Taking part in a wine tasting evening with like-minded friends has got to be one of the best ways you can pass the time. At such events, it’s not uncommon for fresh white bread, cheese and other snacks to be served to “cleanse the palate” as you move on from one wine to the next, and to prevent the wine going to your head too quickly! But, at professional wine tastings, things are different – snacks are never served, and the wine isn’t swallowed either!
It’s during the month of March, that the start of the wine tasting season begins once again. Over the following months, as new vintages are bottled and delivered, professional tasters will see their diaries filling and a very busy schedule developing.

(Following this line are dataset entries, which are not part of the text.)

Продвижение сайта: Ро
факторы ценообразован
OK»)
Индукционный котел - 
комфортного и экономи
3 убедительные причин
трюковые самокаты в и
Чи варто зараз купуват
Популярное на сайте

And, it’s no coincidence that all the major wine fairs – which are usually for trade visitors only – will soon be underway too. Prowein, which is held in Düsseldorf in Germany in mid-March, pretty much launches the wine year for professional buyers and journalists. Spring then ushers in the other important European fairs such as Vinitaly in Verona and the London Wine Trade Fair here in the UK. But interestingly, the manner in which professional tasters undertake their craft at these fairs stands in marked contrast to the usual etiquette of a social tasting hosted by the local wine merchant or winery. Not only is there a tremendously greater selection of wines on offer, there are also practices that the layperson might find rather surprising!
First rule of professional wine tasting: Never swallow the wine!

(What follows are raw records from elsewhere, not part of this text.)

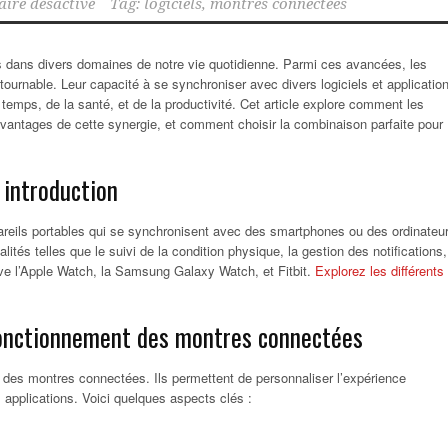
ire désactivé
Tag:
logiciels
,
montres connectées
es dans divers domaines de notre vie quotidienne. Parmi ces avancées, les
rnable. Leur capacité à se synchroniser avec divers logiciels et applicatio
temps, de la santé, et de la productivité. Cet article explore comment les
avantages de cette synergie, et comment choisir la combinaison parfaite pour
 introduction
eils portables qui se synchronisent avec des smartphones ou des ordinateu
ités telles que le suivi de la condition physique, la gestion des notifications,
ve l’Apple Watch, la Samsung Galaxy Watch, et Fitbit.
Explorez les différents
 fonctionnement des montres connectées
nt des montres connectées. Ils permettent de personnaliser l’expérience
s applications. Voici quelques aspects clés :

That’s right, it is absolutely taboo to swallow the wine at a professional tasting! After analysing a sample of the wine, the taster will spit his sip into specially provided container – it’s a necessity, really; because of the sheer volume of wines being tasted, a hardworking taster might well get through more than a hundred samples in a day. A further distinction between professional tastings and the convivial wine tastings that we are more familiar with is the total lack of bread or similar snacks that people tuck into to “cleanse the palate” between wines. Actually, bread isn’t as neutral as people believe; it has quite a significant influence on our sense of taste. To a certain extent, the starch in the bread is converted to sugar during chewing, and this causes the wine’s acids to taste more prominent than they actually are.

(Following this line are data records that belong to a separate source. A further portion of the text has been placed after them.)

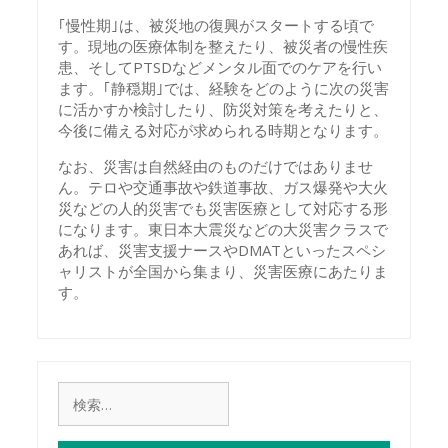
｢慢性期｣は、被災地の復興がスタートする頃で
す。現地の医療体制を整えたり、被災者の慢性疾
患、そしてPTSDなどメンタル面でのケアを行い
ます。｢静穏期｣では、経験をどのように次の災害
に活かすか検討したり、防災対策を考えたりと、
今後に備える対応が求められる時期となります。
なお、災害は自然経由のものだけではありませ
ん。テロや交通事故や鉄道事故、ガス爆発や大火
災などの人的災害でも災害医療として対応する形
になります。東日本大震災などの大災害クラスで
あれば、災害支援ナースやDMATといったスペシ
ャリストが全国から集まり、災害医療にあたりま
す。
検
索: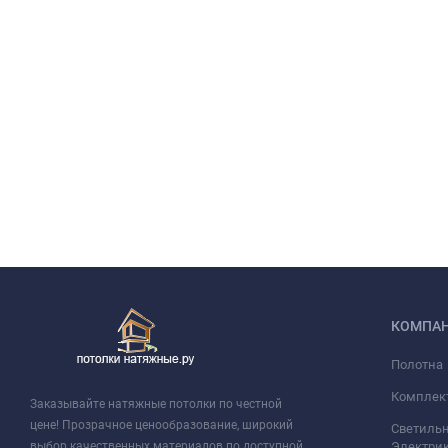
КОМПА
Полотна
Комплек
Заказывайте натяжные потолки по честной
цене! Прозрачное ценообразование, широкий
Светильн
выбор качественных материалов по доступной
Электри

It’s not necessary to cleanse one’s palate after tasting each wine
What is true for bread also applies to nuts and almonds, which are also often served at genial wine tastings – a practice that leaves professionals aghast! It really isn’t at all necessary to cleanse the palate between tastings because the flavour of the subsequent wine almost immediately erases that of the previous one. Only when changing between types of wine – such as when going from very heavy reds to light white wines, and particularly when going from sweet to dry wines – will a professional taster take a sip of water (preferably still), to make sure he/she has a neutral palate for the next round of tastings.